== Excerpted records ==

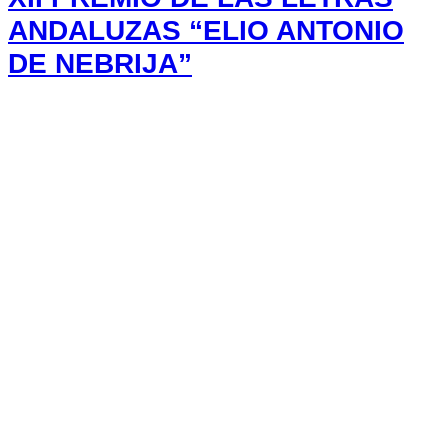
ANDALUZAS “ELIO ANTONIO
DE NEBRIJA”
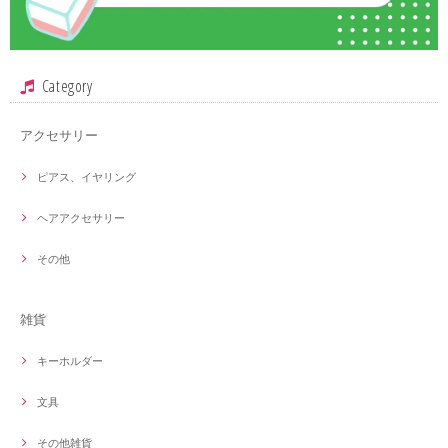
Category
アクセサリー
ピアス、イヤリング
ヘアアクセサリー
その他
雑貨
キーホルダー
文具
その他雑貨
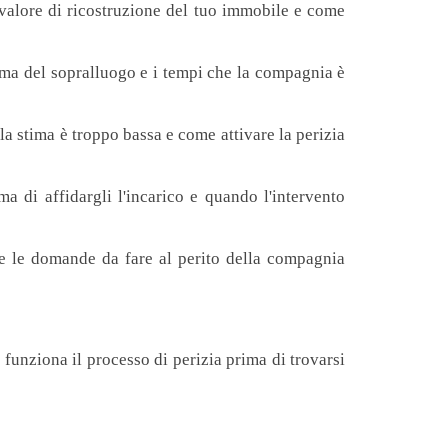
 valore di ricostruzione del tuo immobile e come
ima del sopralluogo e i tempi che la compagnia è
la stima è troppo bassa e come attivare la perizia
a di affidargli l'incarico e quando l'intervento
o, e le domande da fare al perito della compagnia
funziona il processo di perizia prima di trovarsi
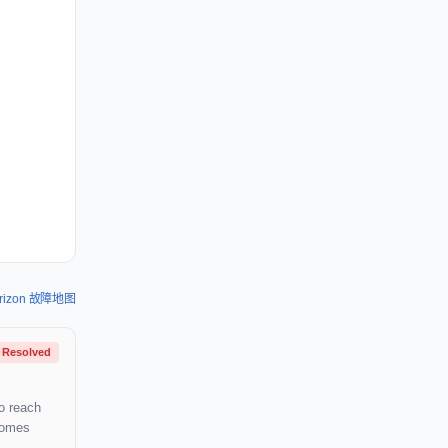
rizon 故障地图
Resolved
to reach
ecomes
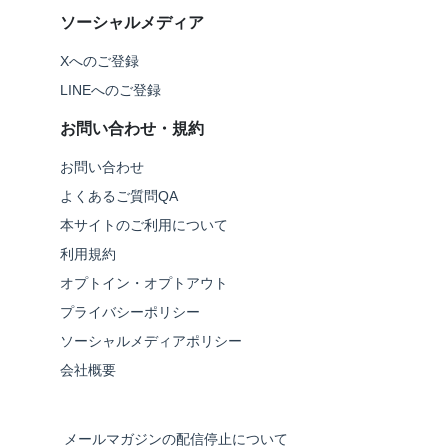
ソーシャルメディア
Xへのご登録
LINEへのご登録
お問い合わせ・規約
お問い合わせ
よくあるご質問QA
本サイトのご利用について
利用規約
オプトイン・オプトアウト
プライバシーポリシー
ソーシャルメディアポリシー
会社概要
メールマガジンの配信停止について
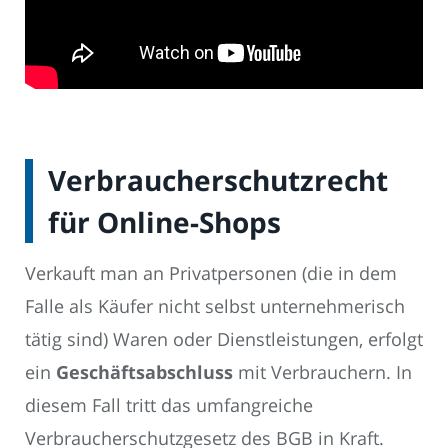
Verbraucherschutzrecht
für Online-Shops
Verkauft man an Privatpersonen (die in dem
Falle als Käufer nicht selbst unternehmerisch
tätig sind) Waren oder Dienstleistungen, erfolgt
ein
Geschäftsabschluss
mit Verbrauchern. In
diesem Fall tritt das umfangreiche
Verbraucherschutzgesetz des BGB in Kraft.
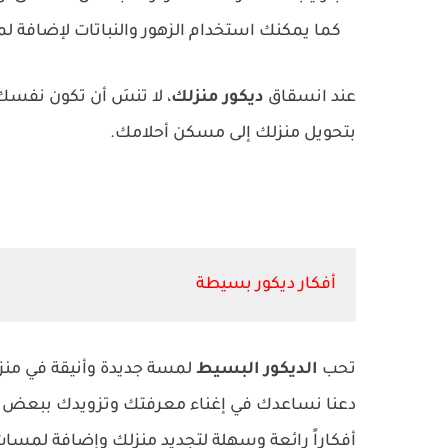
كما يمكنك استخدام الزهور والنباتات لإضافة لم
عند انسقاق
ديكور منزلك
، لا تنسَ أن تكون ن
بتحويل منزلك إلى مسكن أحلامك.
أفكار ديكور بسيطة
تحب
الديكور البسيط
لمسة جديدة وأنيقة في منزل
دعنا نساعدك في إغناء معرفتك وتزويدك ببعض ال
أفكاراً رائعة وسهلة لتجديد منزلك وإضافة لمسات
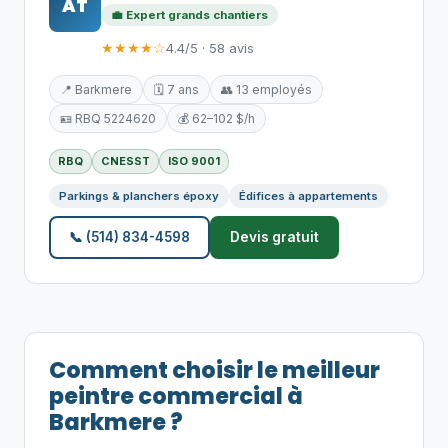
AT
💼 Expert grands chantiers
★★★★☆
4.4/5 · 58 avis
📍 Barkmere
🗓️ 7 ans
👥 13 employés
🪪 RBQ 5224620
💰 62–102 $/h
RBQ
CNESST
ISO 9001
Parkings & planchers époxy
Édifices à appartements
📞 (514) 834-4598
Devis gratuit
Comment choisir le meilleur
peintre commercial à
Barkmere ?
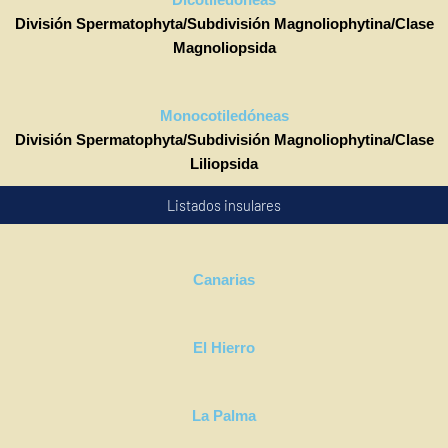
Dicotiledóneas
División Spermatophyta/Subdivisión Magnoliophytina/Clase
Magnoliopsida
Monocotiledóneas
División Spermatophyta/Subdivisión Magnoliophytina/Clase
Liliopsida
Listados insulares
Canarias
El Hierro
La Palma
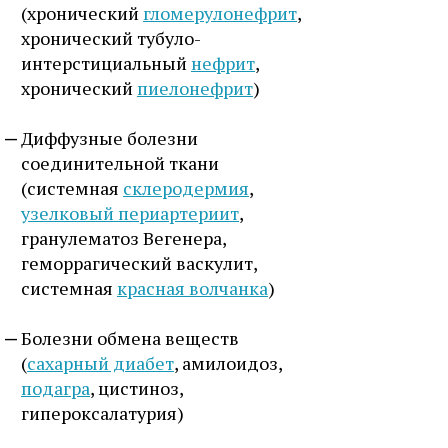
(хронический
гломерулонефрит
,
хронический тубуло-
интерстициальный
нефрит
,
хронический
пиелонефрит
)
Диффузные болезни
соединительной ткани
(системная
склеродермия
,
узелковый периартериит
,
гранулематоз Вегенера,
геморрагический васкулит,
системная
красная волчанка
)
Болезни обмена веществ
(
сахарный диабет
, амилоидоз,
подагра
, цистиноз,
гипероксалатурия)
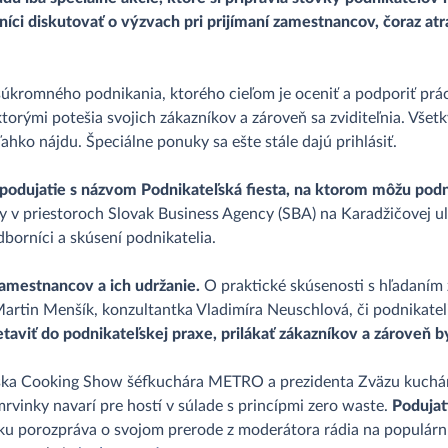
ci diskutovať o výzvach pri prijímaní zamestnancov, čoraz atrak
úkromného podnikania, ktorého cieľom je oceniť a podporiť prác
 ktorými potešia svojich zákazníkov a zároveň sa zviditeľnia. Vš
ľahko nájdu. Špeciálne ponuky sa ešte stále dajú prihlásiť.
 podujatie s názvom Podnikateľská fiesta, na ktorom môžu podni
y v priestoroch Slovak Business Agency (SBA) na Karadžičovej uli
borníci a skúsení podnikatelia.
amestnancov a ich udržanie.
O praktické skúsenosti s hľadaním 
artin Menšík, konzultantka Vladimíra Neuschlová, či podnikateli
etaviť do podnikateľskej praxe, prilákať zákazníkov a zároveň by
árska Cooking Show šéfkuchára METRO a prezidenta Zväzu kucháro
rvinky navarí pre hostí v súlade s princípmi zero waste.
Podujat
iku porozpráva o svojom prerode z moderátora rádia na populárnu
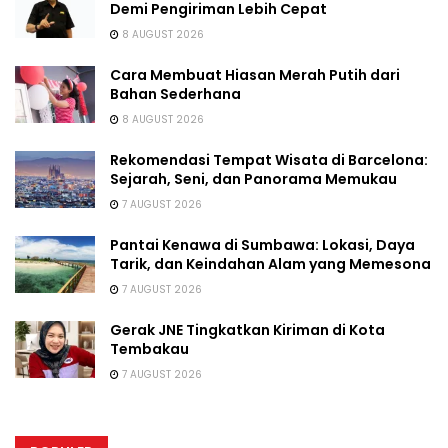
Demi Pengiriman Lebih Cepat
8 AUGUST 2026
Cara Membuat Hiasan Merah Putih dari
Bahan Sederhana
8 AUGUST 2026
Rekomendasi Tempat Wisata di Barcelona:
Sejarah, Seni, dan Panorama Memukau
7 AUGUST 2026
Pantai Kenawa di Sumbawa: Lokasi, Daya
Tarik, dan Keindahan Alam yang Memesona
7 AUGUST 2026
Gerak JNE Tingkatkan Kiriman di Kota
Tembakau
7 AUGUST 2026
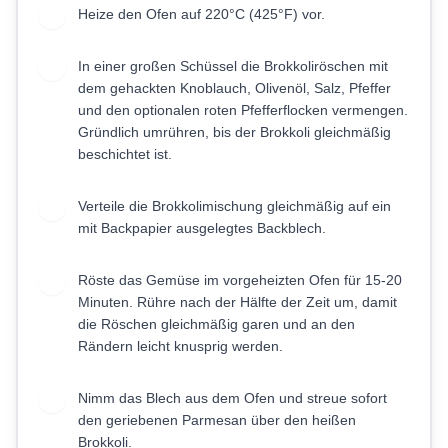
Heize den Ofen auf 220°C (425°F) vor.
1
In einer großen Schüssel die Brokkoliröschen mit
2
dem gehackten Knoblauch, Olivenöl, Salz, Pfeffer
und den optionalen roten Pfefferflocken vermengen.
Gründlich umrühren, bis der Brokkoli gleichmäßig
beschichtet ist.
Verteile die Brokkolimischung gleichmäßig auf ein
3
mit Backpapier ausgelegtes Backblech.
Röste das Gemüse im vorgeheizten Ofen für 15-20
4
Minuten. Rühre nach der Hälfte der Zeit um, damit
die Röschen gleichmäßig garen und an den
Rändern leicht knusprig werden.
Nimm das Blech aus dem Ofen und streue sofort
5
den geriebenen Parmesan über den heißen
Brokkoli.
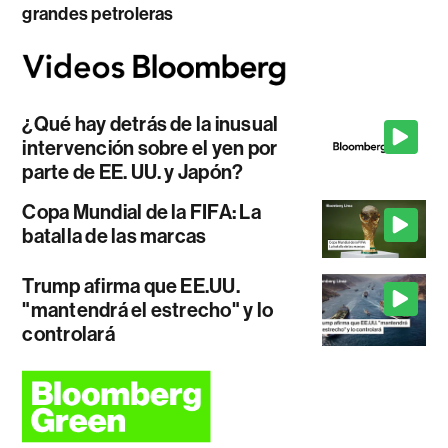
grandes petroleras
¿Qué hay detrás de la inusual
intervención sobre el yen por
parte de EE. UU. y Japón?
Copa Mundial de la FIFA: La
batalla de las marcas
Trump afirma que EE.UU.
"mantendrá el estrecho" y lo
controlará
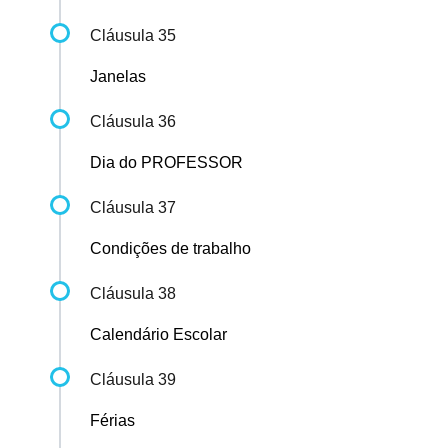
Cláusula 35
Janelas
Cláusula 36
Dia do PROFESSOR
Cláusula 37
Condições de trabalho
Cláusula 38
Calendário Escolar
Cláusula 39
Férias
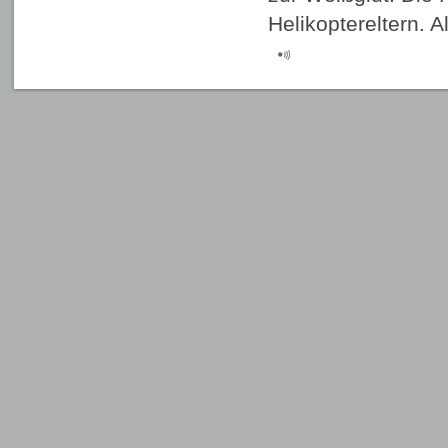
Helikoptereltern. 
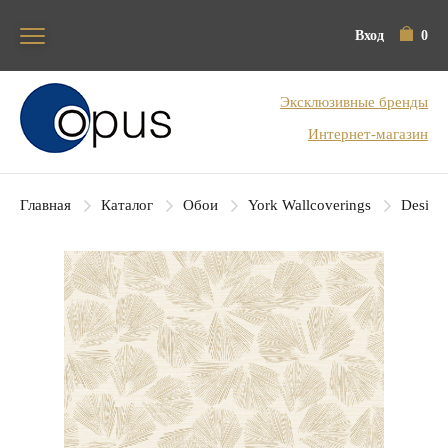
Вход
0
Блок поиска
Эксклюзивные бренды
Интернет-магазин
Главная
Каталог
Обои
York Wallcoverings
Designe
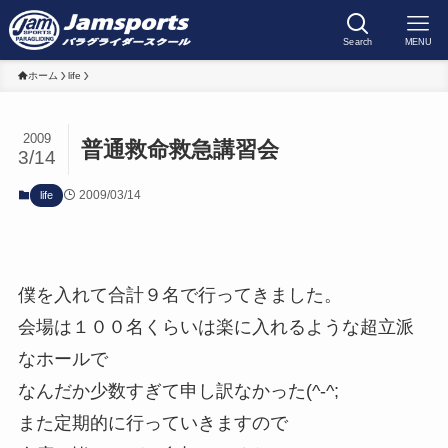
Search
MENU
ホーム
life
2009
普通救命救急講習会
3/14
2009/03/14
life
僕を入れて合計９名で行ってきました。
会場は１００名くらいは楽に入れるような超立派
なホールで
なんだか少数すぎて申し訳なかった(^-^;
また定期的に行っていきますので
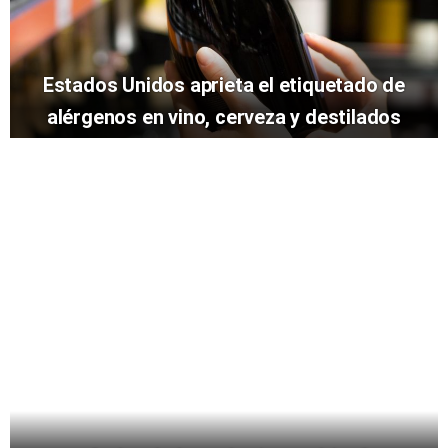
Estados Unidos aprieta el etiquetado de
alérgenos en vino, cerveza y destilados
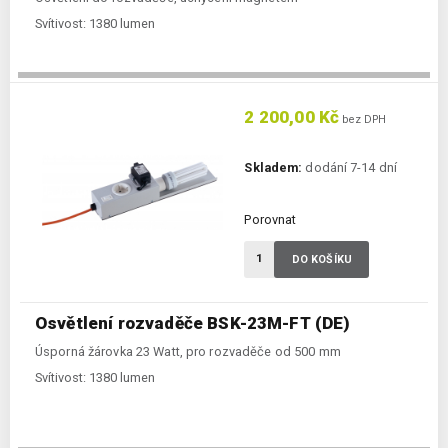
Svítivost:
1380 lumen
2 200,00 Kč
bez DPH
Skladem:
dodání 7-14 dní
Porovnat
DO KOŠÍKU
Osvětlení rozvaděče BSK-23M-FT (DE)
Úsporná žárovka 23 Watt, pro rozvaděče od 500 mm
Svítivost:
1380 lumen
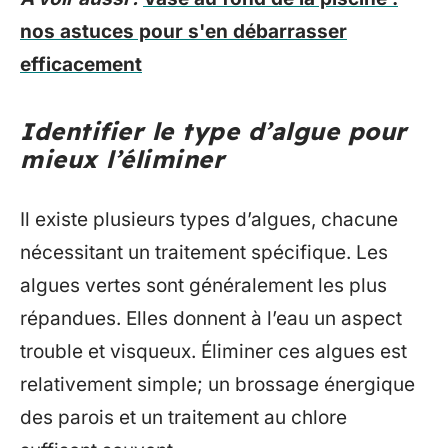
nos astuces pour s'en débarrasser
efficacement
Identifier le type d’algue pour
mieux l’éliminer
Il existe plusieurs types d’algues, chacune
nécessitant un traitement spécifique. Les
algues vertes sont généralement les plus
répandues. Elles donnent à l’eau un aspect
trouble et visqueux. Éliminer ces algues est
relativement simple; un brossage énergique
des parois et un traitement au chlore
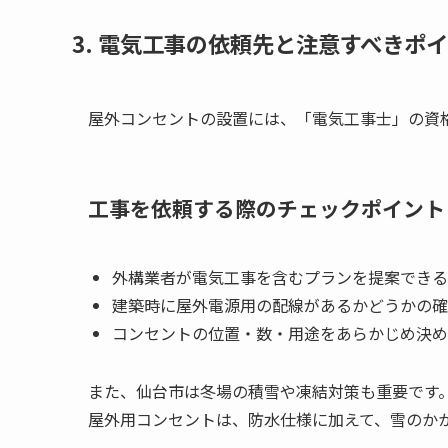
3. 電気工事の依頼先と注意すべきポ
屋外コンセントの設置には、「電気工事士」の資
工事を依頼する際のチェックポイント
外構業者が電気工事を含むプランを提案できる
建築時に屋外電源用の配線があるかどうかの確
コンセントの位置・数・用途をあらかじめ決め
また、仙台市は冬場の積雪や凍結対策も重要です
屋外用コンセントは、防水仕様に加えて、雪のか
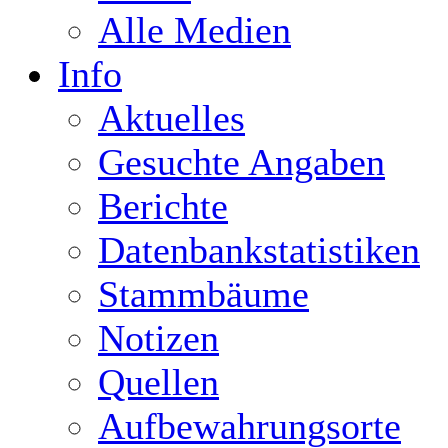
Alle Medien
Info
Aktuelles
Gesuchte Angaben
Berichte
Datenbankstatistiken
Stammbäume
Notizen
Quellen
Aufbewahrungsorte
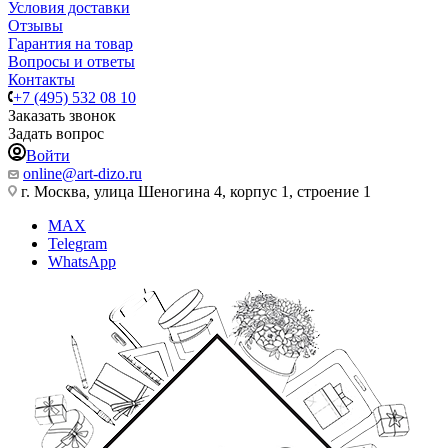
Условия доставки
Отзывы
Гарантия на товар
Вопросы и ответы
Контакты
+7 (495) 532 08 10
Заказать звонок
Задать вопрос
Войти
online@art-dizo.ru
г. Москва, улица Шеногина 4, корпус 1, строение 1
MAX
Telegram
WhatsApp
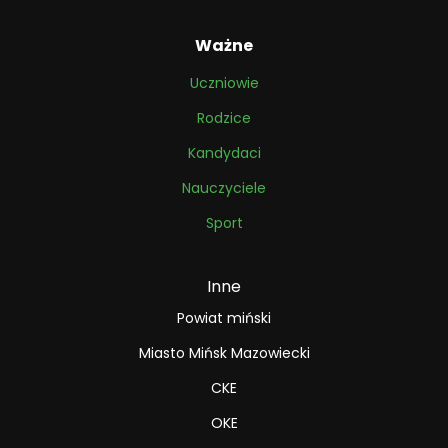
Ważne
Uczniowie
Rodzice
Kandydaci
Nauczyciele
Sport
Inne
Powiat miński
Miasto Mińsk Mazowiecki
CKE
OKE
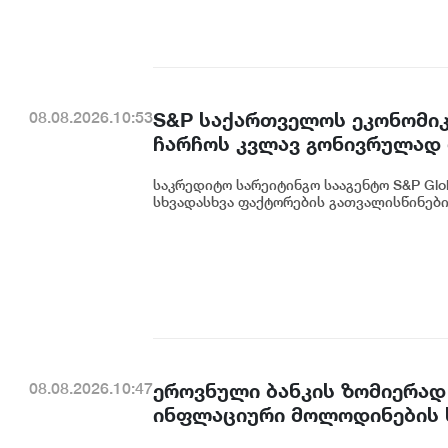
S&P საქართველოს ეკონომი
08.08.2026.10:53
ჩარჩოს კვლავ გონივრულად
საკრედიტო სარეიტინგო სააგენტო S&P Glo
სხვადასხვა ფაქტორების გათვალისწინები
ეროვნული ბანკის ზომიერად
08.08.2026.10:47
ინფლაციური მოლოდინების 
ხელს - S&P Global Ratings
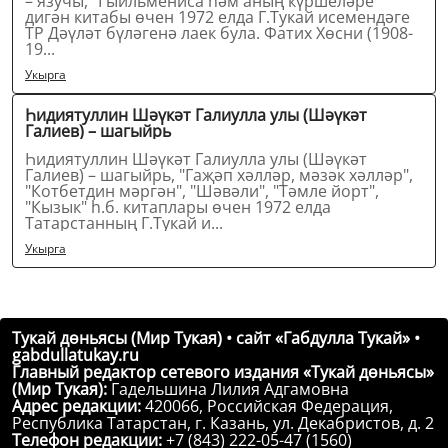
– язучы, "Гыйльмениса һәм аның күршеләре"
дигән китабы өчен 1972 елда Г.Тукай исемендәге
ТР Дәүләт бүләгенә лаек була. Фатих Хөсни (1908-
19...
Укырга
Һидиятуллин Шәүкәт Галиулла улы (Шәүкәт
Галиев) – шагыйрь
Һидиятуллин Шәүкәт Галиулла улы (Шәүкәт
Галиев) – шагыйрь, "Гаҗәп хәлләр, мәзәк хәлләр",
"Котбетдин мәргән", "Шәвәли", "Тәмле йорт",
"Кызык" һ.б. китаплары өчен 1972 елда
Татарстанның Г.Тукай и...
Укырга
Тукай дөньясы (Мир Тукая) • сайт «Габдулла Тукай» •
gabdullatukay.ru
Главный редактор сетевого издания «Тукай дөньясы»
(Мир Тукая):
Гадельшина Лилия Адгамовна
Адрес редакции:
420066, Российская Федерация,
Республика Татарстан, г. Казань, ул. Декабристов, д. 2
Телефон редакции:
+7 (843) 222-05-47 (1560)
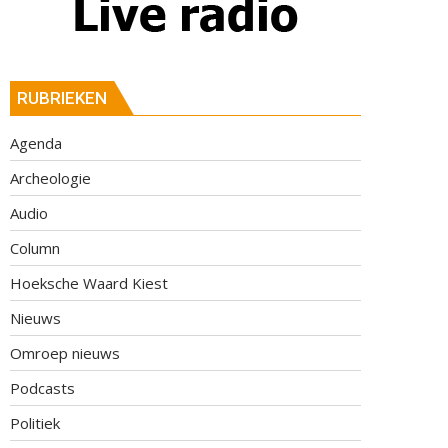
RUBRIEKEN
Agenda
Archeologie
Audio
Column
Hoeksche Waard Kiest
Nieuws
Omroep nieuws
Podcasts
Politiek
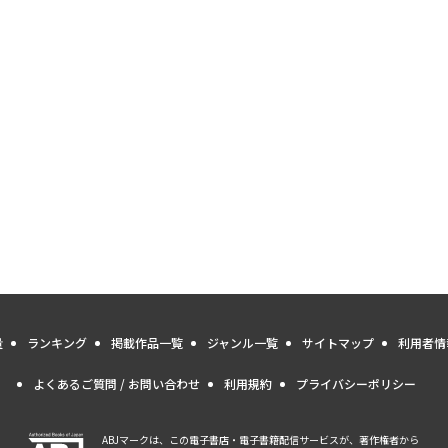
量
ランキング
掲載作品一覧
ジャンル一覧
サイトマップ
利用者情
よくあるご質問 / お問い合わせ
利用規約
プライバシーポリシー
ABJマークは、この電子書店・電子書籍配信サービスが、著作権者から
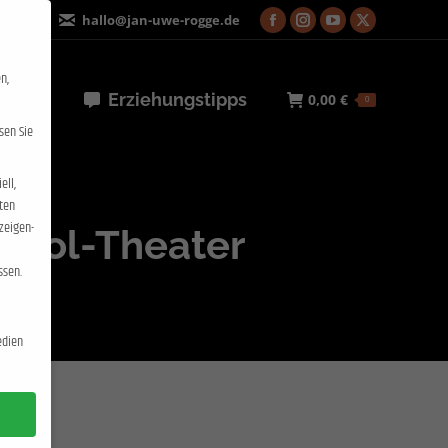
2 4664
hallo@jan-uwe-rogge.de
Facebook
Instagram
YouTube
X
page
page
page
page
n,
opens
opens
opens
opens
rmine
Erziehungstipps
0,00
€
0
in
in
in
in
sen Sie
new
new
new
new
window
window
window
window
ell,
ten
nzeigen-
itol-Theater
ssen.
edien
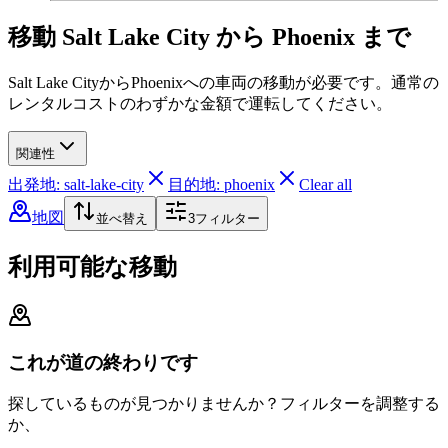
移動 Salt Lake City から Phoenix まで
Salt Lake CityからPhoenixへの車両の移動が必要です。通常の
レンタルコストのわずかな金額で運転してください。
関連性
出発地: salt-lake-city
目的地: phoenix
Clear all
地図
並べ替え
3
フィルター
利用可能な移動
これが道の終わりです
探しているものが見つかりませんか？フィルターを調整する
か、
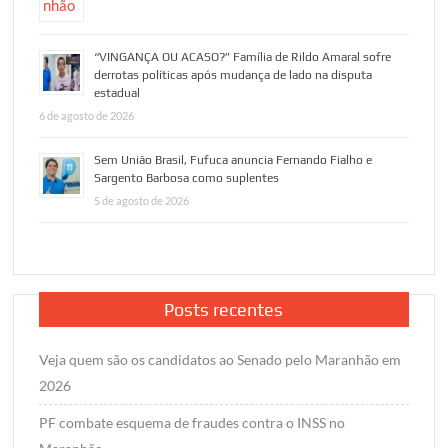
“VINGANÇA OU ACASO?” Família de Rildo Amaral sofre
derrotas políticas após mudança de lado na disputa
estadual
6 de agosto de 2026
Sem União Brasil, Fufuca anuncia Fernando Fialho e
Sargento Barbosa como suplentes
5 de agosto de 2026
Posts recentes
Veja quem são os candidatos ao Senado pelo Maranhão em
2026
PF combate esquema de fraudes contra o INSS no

===

Work to be completed
Restate word for word each line from the top of the listing down to and including the line that holds "a di affidargli". Drop any pictures.

Written reply
ANDALUZAS “ELIO ANTONIO
DE NEBRIJA”
Category
アクセサリー
ピアス、イヤリング
ヘアアクセサリー
その他
雑貨
キーホルダー
文具
その他雑貨
 valore di ricostruzione del tuo immobile e come
ima del sopralluogo e i tempi che la compagnia è
la stima è troppo bassa e come attivare la perizia
a di affidargli l'incarico e quando l'intervento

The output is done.